## Exercise
Exact reproduction of every entry is required.

Collected data
↓↓↓

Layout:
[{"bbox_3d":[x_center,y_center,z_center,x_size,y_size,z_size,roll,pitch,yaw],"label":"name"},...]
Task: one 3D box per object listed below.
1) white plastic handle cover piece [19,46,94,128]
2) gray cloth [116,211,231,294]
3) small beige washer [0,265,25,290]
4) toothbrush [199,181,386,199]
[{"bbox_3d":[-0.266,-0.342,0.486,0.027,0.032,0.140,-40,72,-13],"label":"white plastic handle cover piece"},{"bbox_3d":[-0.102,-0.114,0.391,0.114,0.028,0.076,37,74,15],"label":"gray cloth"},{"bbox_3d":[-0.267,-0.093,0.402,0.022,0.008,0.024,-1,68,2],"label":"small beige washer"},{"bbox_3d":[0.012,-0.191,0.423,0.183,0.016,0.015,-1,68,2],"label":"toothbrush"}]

↑↑↑

## Reply to the task
Layout:
[{"bbox_3d":[x_center,y_center,z_center,x_size,y_size,z_size,roll,pitch,yaw],"label":"name"},...]
Task: one 3D box per object listed below.
1) white plastic handle cover piece [19,46,94,128]
2) gray cloth [116,211,231,294]
3) small beige washer [0,265,25,290]
4) toothbrush [199,181,386,199]
[{"bbox_3d":[-0.266,-0.342,0.486,0.027,0.032,0.140,-40,72,-13],"label":"white plastic handle cover piece"},{"bbox_3d":[-0.102,-0.114,0.391,0.114,0.028,0.076,37,74,15],"label":"gray cloth"},{"bbox_3d":[-0.267,-0.093,0.402,0.022,0.008,0.024,-1,68,2],"label":"small beige washer"},{"bbox_3d":[0.012,-0.191,0.423,0.183,0.016,0.015,-1,68,2],"label":"toothbrush"}]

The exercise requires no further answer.